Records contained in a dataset
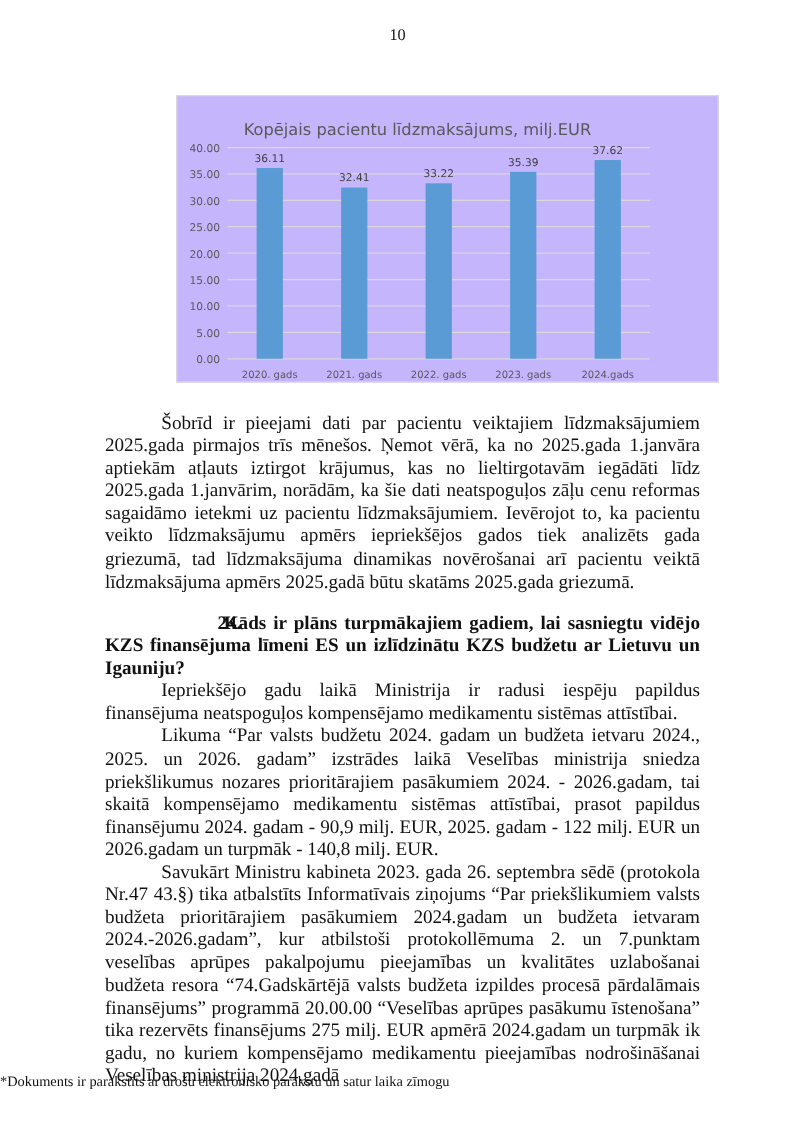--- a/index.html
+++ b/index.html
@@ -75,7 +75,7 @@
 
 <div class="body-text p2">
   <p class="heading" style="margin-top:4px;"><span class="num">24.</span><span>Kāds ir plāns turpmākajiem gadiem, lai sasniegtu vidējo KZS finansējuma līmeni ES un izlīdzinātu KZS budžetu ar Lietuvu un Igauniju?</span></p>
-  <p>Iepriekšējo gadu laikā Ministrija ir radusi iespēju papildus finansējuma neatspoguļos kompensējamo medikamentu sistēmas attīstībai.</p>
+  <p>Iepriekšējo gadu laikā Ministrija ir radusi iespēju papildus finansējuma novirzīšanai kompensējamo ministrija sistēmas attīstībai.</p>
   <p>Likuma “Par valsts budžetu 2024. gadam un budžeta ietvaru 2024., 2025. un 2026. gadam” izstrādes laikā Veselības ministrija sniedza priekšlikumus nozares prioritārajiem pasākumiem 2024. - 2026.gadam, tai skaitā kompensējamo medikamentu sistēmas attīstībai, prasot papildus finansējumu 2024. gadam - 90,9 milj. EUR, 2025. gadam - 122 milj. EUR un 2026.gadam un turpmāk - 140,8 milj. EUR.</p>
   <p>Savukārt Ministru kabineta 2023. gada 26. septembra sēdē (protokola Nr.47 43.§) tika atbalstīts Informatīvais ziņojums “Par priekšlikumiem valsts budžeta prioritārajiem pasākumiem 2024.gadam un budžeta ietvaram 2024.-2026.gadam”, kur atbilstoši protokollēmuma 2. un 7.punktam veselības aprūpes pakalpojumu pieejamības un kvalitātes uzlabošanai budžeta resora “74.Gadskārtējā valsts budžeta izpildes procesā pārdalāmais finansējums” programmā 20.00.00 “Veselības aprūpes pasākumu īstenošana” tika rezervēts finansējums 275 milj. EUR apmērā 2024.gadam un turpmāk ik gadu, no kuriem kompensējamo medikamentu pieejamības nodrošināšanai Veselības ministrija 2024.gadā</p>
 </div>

_What you are asked to do_. Which lines of the data include the word "gadu"? Copy each one.

_Reply_.
-  <p>Iepriekšējo gadu laikā Ministrija ir radusi iespēju papildus finansējuma neatspoguļos kompensējamo medikamentu sistēmas attīstībai.</p>
+  <p>Iepriekšējo gadu laikā Ministrija ir radusi iespēju papildus finansējuma novirzīšanai kompensējamo ministrija sistēmas attīstībai.</p>
   <p>Savukārt Ministru kabineta 2023. gada 26. septembra sēdē (protokola Nr.47 43.§) tika atbalstīts Informatīvais ziņojums “Par priekšlikumiem valsts budžeta prioritārajiem pasākumiem 2024.gadam un budžeta ietvaram 2024.-2026.gadam”, kur atbilstoši protokollēmuma 2. un 7.punktam veselības aprūpes pakalpojumu pieejamības un kvalitātes uzlabošanai budžeta resora “74.Gadskārtējā valsts budžeta izpildes procesā pārdalāmais finansējums” programmā 20.00.00 “Veselības aprūpes pasākumu īstenošana” tika rezervēts finansējums 275 milj. EUR apmērā 2024.gadam un turpmāk ik gadu, no kuriem kompensējamo medikamentu pieejamības nodrošināšanai Veselības ministrija 2024.gadā</p>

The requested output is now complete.